Turn the lines of the records starting at the line containing "Vor dem Kauf" and ending at the line containing "Webseite & Joomla" into a JSON list of strings, one string per line, with blank lines left out.

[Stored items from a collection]
• • • • •

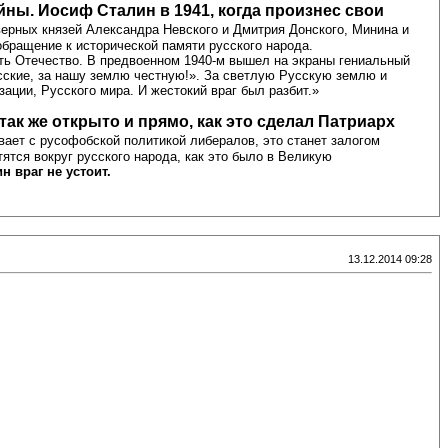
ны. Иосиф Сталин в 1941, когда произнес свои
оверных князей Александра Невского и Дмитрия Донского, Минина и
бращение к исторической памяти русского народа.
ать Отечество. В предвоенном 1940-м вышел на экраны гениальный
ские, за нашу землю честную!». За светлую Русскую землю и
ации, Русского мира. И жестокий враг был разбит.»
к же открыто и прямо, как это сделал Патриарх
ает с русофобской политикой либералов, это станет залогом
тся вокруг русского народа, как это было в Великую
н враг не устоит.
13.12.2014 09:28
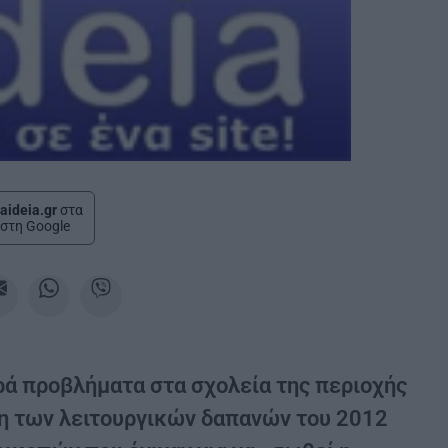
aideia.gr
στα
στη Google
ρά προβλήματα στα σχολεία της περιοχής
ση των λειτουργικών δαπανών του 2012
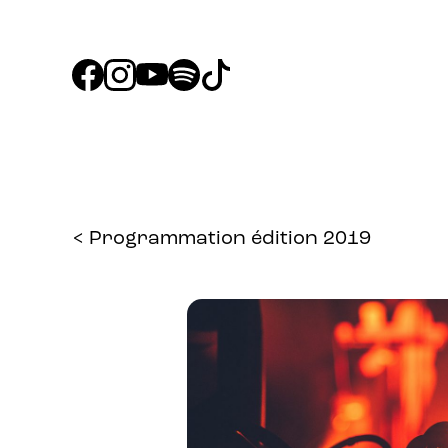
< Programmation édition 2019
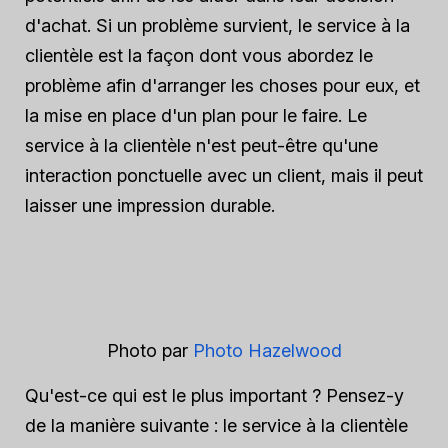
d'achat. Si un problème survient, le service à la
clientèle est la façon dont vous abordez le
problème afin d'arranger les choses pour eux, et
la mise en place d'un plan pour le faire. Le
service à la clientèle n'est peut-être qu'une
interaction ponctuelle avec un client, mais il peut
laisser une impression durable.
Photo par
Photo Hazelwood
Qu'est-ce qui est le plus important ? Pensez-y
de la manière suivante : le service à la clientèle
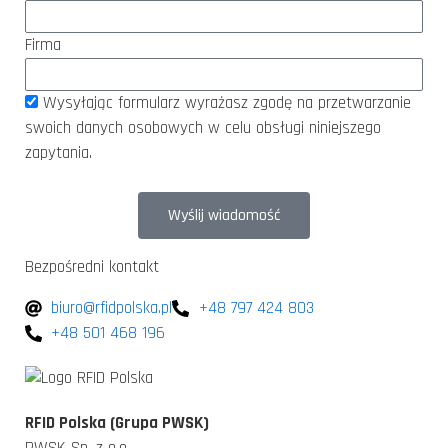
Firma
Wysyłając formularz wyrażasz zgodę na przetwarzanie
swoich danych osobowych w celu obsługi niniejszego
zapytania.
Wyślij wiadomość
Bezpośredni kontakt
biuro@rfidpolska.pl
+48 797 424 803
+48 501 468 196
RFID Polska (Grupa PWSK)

• • • • •

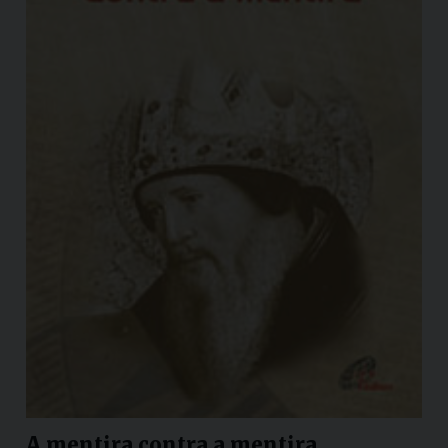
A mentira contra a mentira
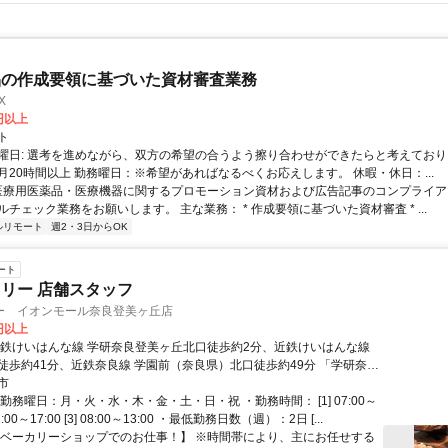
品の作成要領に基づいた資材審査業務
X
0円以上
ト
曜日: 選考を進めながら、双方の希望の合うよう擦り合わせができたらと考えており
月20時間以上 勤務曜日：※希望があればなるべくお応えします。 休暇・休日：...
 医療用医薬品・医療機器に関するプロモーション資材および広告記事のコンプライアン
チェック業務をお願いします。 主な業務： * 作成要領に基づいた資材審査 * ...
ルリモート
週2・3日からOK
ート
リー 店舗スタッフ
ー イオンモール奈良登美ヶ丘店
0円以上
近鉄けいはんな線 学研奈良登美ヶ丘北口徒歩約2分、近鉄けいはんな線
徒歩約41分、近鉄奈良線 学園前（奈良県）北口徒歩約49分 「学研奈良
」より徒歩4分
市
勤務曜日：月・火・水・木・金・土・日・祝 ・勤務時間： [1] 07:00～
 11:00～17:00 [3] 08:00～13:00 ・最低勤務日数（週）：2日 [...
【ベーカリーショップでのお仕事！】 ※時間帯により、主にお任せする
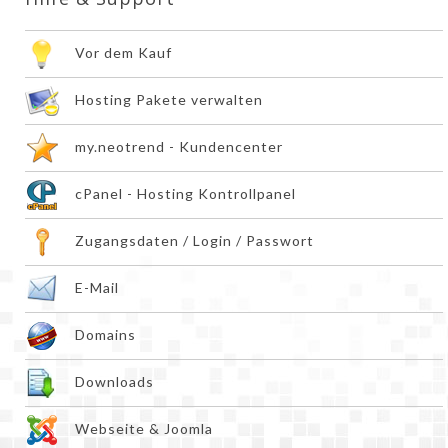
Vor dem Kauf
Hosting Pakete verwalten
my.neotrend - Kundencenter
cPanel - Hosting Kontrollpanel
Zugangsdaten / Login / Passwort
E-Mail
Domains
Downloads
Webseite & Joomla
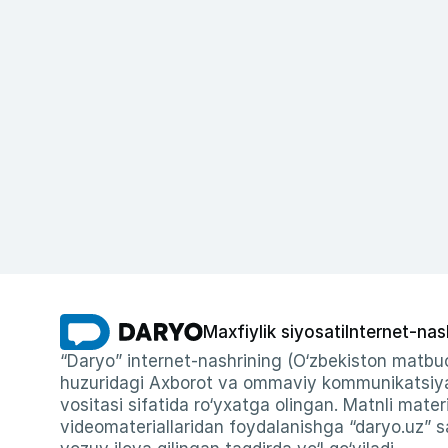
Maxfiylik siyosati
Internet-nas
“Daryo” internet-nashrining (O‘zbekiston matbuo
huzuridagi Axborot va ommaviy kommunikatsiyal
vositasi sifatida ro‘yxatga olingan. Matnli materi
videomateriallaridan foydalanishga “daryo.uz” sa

• • • • •

§ Answer box:
[
  "Vor dem Kauf",
  "Hosting Pakete verwalten",
  "my.neotrend - Kundencenter",
  "cPanel - Hosting Kontrollpanel",
  "Zugangsdaten / Login / Passwort",
  "E-Mail",
  "Domains",
  "Downloads",
  "Webseite & Joomla"
]